**Problem:** Each line in the records that mentions the word "ANUNT" needs to be listed.

**Supplied records:**
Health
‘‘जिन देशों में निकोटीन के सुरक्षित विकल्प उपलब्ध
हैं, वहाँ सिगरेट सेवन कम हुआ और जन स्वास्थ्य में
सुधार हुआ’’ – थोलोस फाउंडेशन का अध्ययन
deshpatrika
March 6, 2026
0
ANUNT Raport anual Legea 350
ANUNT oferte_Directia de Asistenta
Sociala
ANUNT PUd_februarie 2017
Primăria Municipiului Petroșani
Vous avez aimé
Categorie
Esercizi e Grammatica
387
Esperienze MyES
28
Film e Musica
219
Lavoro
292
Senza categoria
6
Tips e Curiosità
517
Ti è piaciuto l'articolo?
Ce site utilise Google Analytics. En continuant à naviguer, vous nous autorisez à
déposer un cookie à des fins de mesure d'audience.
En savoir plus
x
--
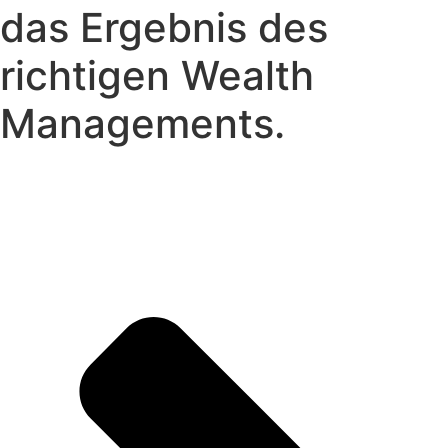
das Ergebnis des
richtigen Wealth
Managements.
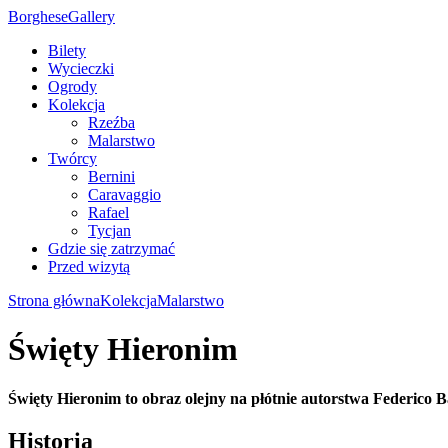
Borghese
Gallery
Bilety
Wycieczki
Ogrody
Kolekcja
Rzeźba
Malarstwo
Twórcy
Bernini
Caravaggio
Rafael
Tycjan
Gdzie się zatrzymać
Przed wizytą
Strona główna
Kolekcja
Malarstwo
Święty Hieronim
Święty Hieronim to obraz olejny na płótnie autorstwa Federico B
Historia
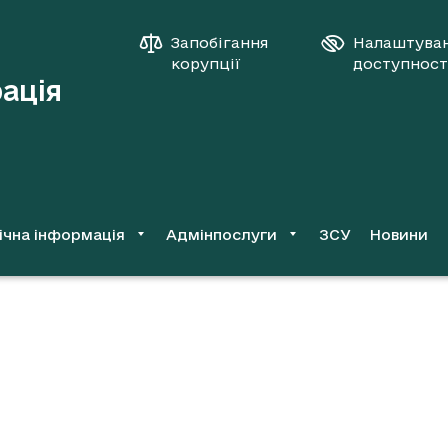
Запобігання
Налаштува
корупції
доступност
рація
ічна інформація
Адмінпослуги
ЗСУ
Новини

**Exercise solution:**
ANUNT Raport anual Legea 350
ANUNT oferte_Directia de Asistenta
ANUNT PUd_februarie 2017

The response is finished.